Why, hello there!
Meet Binary PewPew Map, my latest, and currently only pet project! TL;DR here is the GitHub link
Since so many of us in the security community have overcome their skepticism of AI I decided to give it a shot as well. And, because my friend Gadi made me. In the nicest way possible. Thanks Gadi. I had this project sitting on the shelf for years, a project promising a lot of fun, with marginal value for security research. Turns out I had more pressing things to do the past.. 9 years than writing JavaScript. Enter Claude Code, and what perfect opportunity to see what it can do, so that I don’t have to.
The project is binary visualization, more specifically malware visualization. I wanted to be able to extract binary call graphs from malware and visualize them, using attributes such as function and string references, or function sizes. By far not a novel idea, and also something I had already worked on in the past. In 2016 I was working on call graph visualization with D3, with graphs extracted using radare2. A lot of fun, and I learned a lot, and I thought back then I’d keep working on this pet project, then life happened, etc etc. and here we are!

What does it do?
I have three scripts, one each for Ghidra, IDAPro, and Binary Ninja, and they all extract binary call graphs in the exact same JSON format, that can then be loaded into the D3 PewPew visualizer. That visualizer is a html page with a ton of unwieldy D3 javascript, which was all entirely generated by Claude. In fact, all the code was generated by Claude, with exception of the Ghidra graph extractor.
Anyway, what does all this do. The graph extractors iterate through functions and cross references of an executable and generate a graph where functions are nodes and function references are edges, this includes indirect references should the disassembly framework recognize the target of said reference. On top of that each function node knows of course the function name and address, the size, a list of referenced functions, a list of referenced strings, and the number of outgoing calls, references, and string references.
The scripts all run on Windows, probably on Linux too; for IDA and Binja one needs a pro license to be able to use the scripting API, graph extraction is optimized for Linux executables, although they parse Windows executables just as well cause graphs are graphs. And, I have verified the correctness of the graphs for neither, so, use with that in mind.
How?
Well so, I had the radare2 project, and was inspired to write a call graph extractor for Ghidra, hoping to eventually feed that to the same D3 visualization code I had successfully copied, pasted, and adapted a long time ago. As it turned out that did not work out of the box, and my JavaScript debugging skills leave a lot to be desired. So eventually I opened Claude, handed it a sample JSON graph, and asked in with great detail to generate me a D3 directed graph visualization for this JSON call graph, that would be interactive and adjustable, and provide info boxes with function attributes should one click on a node.
Claude generated the page, and out of the box, my Ghidra call graphs were visualized flawlessly. A shocker. I didn’t even need the infamous human in the loop. I was intrigued. So intrigued in fact that my next idea was to add pewpew sounds, which Claude promptly did as well.

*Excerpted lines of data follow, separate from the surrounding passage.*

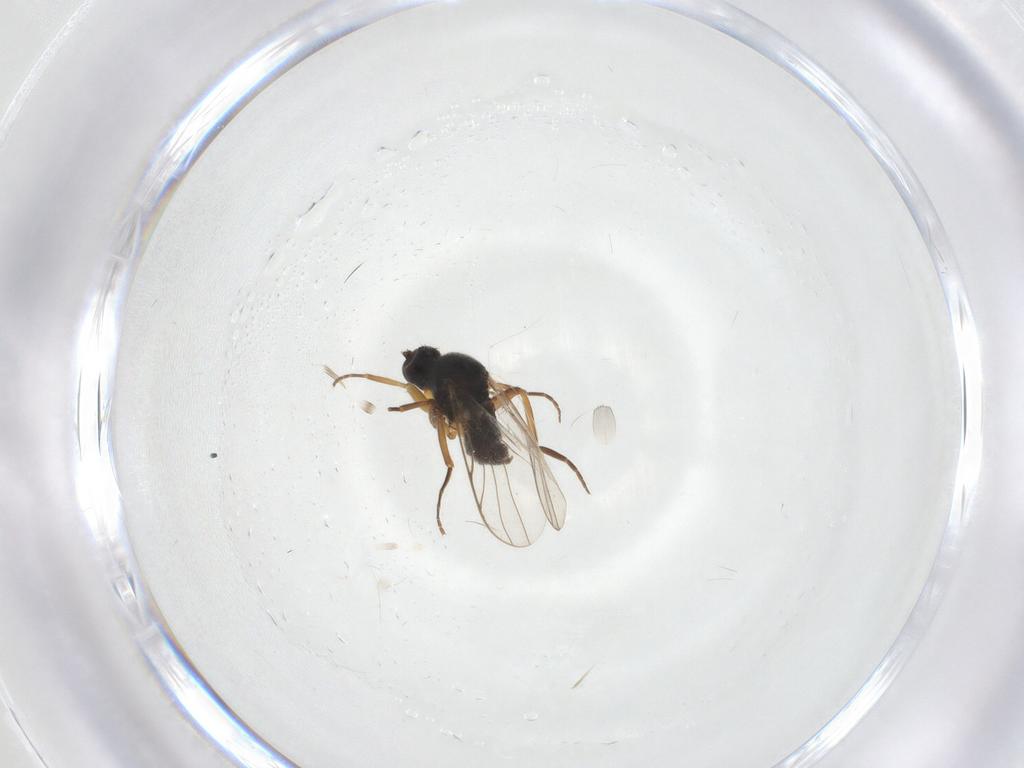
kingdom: Animalia
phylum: Arthropoda
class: Insecta
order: Diptera
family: Hybotidae
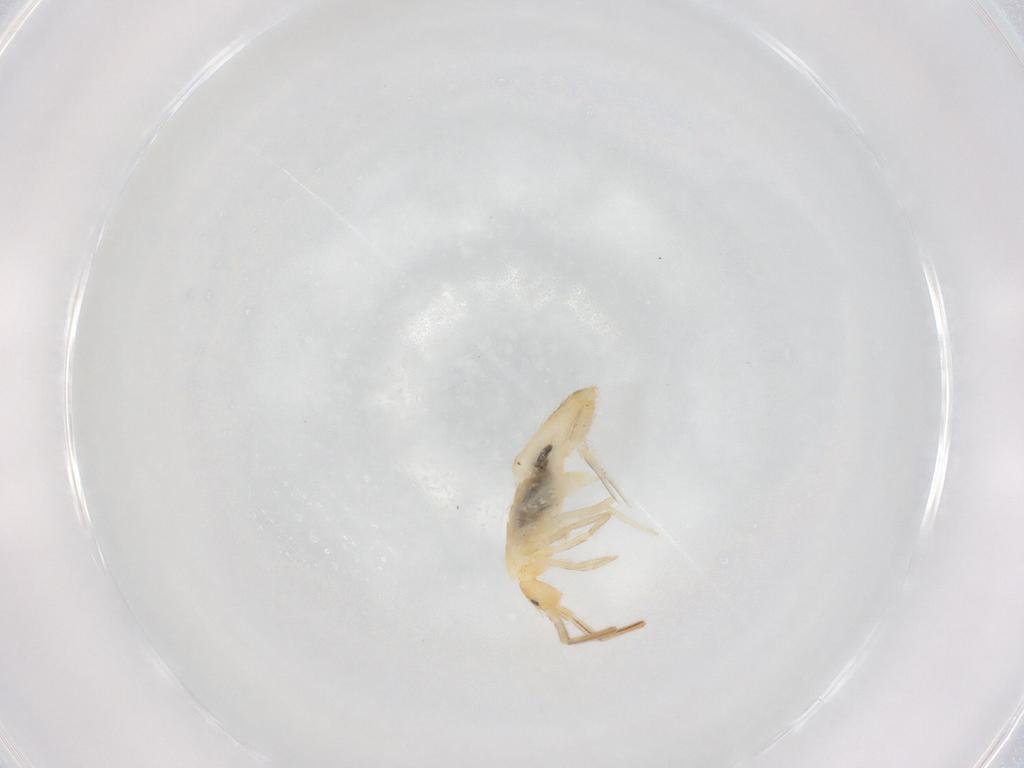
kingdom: Animalia
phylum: Arthropoda
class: Collembola
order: Entomobryomorpha
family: Entomobryidae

But then, why stop here. I asked Claude to generate me scripts for call graph extraction for Binary Ninja and IDAPro as well. And so it did, but I noticed several things that did not work out of the box there. Bummer but ok, there I was, the human in the loop. For both frameworks Claude’s use of the API was wonky, using deprecated APIs or APIs that never existed, it did in one case what was supposed to be input validation without ever checking the return value, and there were discrepancies in the JSON formatting compared to the input sample. However, by and large, both extractor scripts and the visualization page can’t have been more than a few hours of fiddling, certainly much faster than what I could’ve achieved writing it myself. So am I a believer now? Well, yes, I’m just worried I’ll forget how to write code all together if this is the future.
What for?
Now when I said marginal value what I meant was there is only so much one can glean from a call graph, no matter how pretty it is. What do we see from these visualizations? We can tell whether we have a simple or a complex binary, whether we have symbols or not, whether we have readable or obfuscated strings. We can tell whether the code logic is concentrated in a few big nodes, or whether we see one or more somewhat disconnected subgraphs that are called very rarely from the main code base. And yes there is pewpew sounds when one clicks on a function node.
But this project need not end here. I have tried to come up with a spaghetti metric as I call it, and color nodes by the likelihood of them containing cryptographic algorithms. Spaghetti meaning lots of arithmetic instructions but very few branches. Ahem, naming is hard. But ransomware is calling, so. What has also crossed my mind is to highlight functions if they contain potentially corruptible library functions, such as strcpy, memcpy, or wcscpy. Or mind you, more intricate bug patterns that can be seen in assembly code. Speed up static binary review. Why just look at assembly, when Ghidra offers p-code, and Binary Ninja offers a whole stack of intermediate representations. The sky is the limit.
Anyhow, this is a short one, usage instructions are in the readme of the project, I give no guarantees for this code whatsoever. Enjoy and let me know what you do with it!